Atari, I miss you... I sold you at a garage sale back in 1995 and I've been kicking myself since. 

Welcome to DBSTalk! There's a wealth of information here so enjoy.


----------



## jahgreen (Dec 15, 2006)

hilmar2k said:


> Just becasue the feature exists in a current CE shouldn't proclude us from talking about it in the HR20 forum. Not all of us participate in the CEs, but we would still like to discuss future features. I think closing this thread would be a bad decision.


I agree with hilmar.

This thread did not start with a discussion of how the CE release was working, it was a question about whether "autocorrection" was coming. That seems appropriate for this forum. I don't go over to the CE forum, so I wouldn't have known about this upcoming feature.

The performance of the CE release became part of this thread only because CE participants brought it up.


----------



## hasan (Sep 22, 2006)

hilmar2k said:


> Just becasue the feature exists in a current CE shouldn't proclude us from talking about it in the HR20 forum.

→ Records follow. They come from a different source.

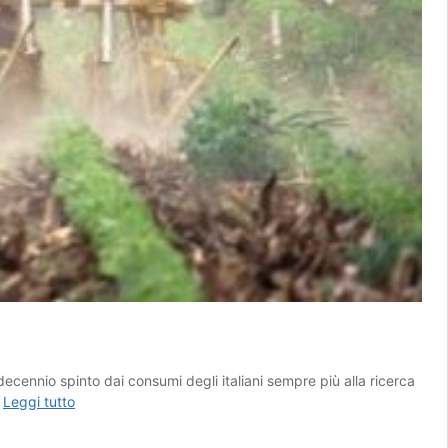
o decennio spinto dai consumi degli italiani sempre più alla ricerca
Biologico
…
Leggi tutto
supera
2,1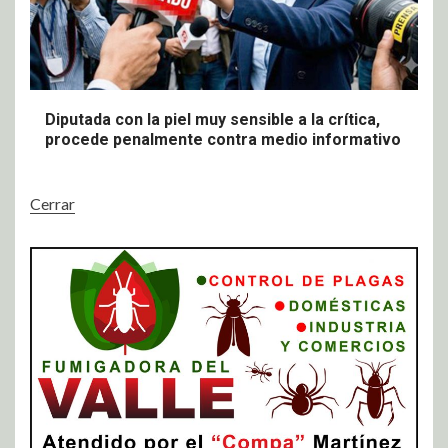
Diputada con la piel muy sensible a la crítica,
procede penalmente contra medio informativo
Cerrar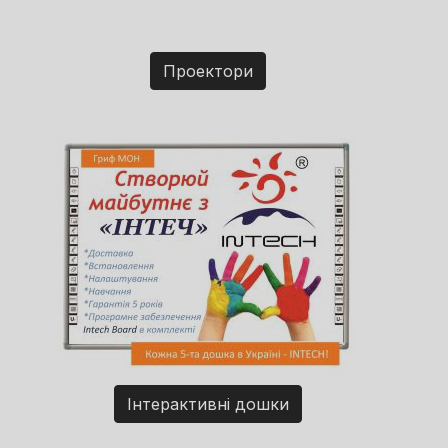
Проектори
Інтерактивні дошки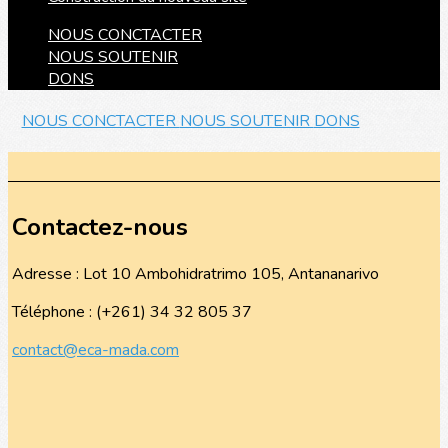
NOUS CONCTACTER
NOUS SOUTENIR
DONS
NOUS CONCTACTER
NOUS SOUTENIR
DONS
Contactez-nous
Adresse : Lot 10 Ambohidratrimo 105, Antananarivo
Téléphone : (+261) 34 32 805 37
contact@eca-mada.com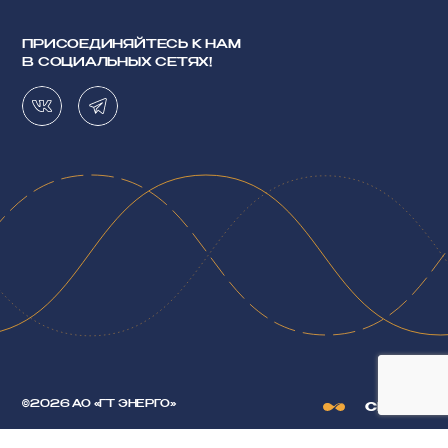
ПРИСОЕДИНЯЙТЕСЬ К НАМ
В СОЦИАЛЬНЫХ СЕТЯХ!
©2026 АО «ГТ ЭНЕРГО»
CHIPSA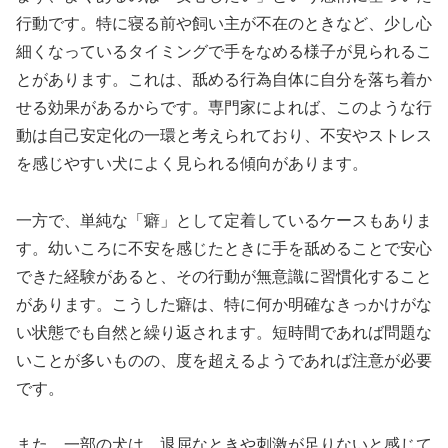
行動です。特に寝る前や飼い主が不在のときなど、少し心
細くなっているタイミングで手をなめる様子が見られるこ
とがあります。これは、舐める行為自体に自分を落ち着か
せる効果があるからです。専門家によれば、このような行
動は自己安定化の一環と考えられており、不安やストレス
を感じやすい犬によく見られる傾向があります。
一方で、単純な「癖」として定着しているケースもありま
す。幼いころに不安を感じたときに手を舐めることで安心
できた経験があると、その行動が無意識に習慣化すること
があります。こうした癖は、特に何か明確なきっかけがな
い状態でも自然と繰り返されます。短時間であれば問題な
いことが多いものの、度を超えるようであれば注意が必要
です。
また、一部の犬は、退屈なときや刺激が足りないと感じて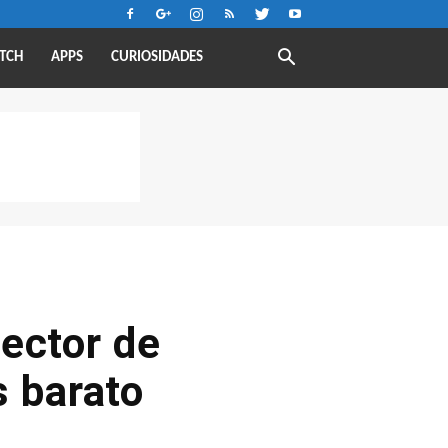
TCH
APPS
CURIOSIDADES
ector de
s barato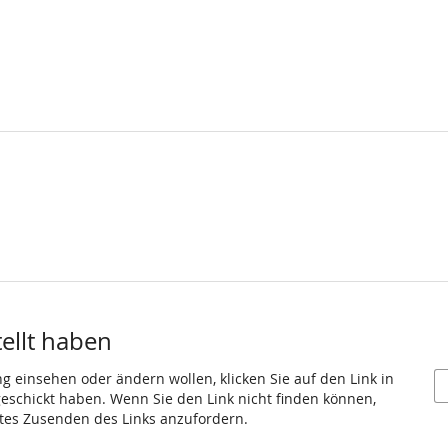
tellt haben
ng einsehen oder ändern wollen, klicken Sie auf den Link in
 geschickt haben. Wenn Sie den Link nicht finden können,
utes Zusenden des Links anzufordern.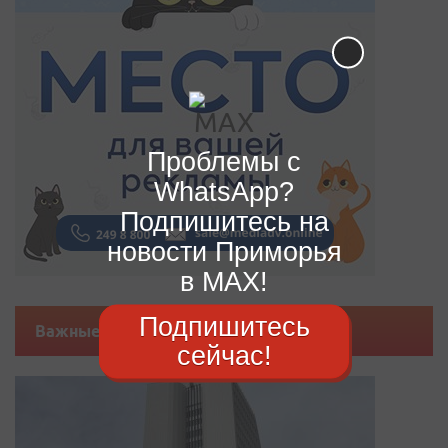
Проблемы с
WhatsApp?
Подпишитесь на
новости Приморья
в MAX!
Подпишитесь
Важные новости
сейчас!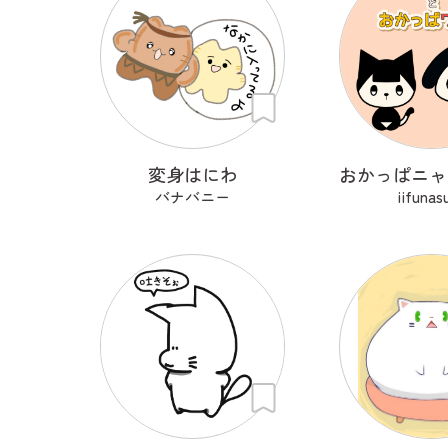
変身はにわ
バナバニー
iifunas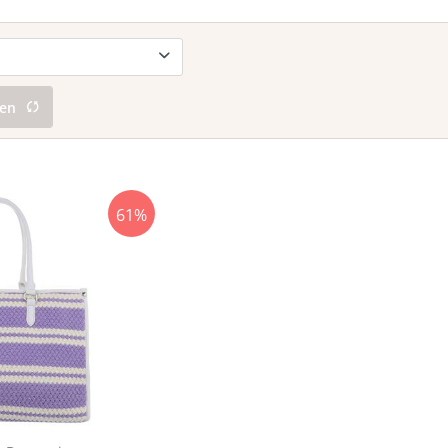
gen
61%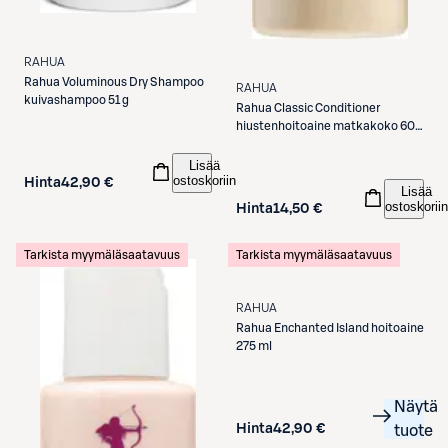
RAHUA
Rahua
Voluminous Dry Shampoo
RAHUA
kuivashampoo 51 g
Rahua
Classic Conditioner
hiustenhoitoaine matkakoko 60
ml
Lisää
ostoskoriin
Hinta
42,90 €
Lisää
ostoskoriin
Hinta
14,50 €
Tarkista myymäläsaatavuus
Tarkista myymäläsaatavuus
RAHUA
Rahua
Enchanted Island hoitoaine
275 ml
Näytä
Hinta
42,90 €
tuote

Not all of us participate in the CEs, but we would still like to discuss future features. I think closing this thread would be a bad decision.


It doesn't matter what any of us think. We have been instructed by the CE team to NOT DISCUSS CE issues outside of the CE forum. As long as we don't tie any of our CE experiences with this feature to the discussion here, then, yes, you are correct.

Unfortunately, several of us from the CE forum (me included) noted that the feature was already present in a CE. That was our mistake and I already regret it.

Here is how it "typically" has worked in the past.

Someone from Q&A makes a request or observation about a desired feature.

Someone from the CE notices and says "it's in the CE now, you'll get it when the CE goes national".

At that point, all discussion of the feature takes place in the CE forum, to prevent cross-pollination of the two forums. It's an organizational thing to prevent contamination and confusion. Its purpose is to make sure that discussions in the Q&A forum are confined to what is actually present in the firmware used by members of the Q&A forum and not features of a CE. Not that future things can't be discussed, but knowledge of such gleaned from the CE forum is NOT appropriate here, period.

Since this has not been observed this time, and some people insist in continuing the intermingling of CE with Q&A, I will no longer post anything from my knowledge gained in the CE to the Q&A forum.

As I said, it was my mistake to mention it...I won't do it again. I apologize to all concerned.


----------



## Tom Robertson (Nov 15, 2005)

Closing threads is not something I like to do, but the thread has answered the OP question: the HR20 form of autocorrection is coming. And that DIRECTV is listening to us.

And Atari is warmly invited to checkout the CE forums for more information and perhaps join in. 

Cheers,
Tom


----------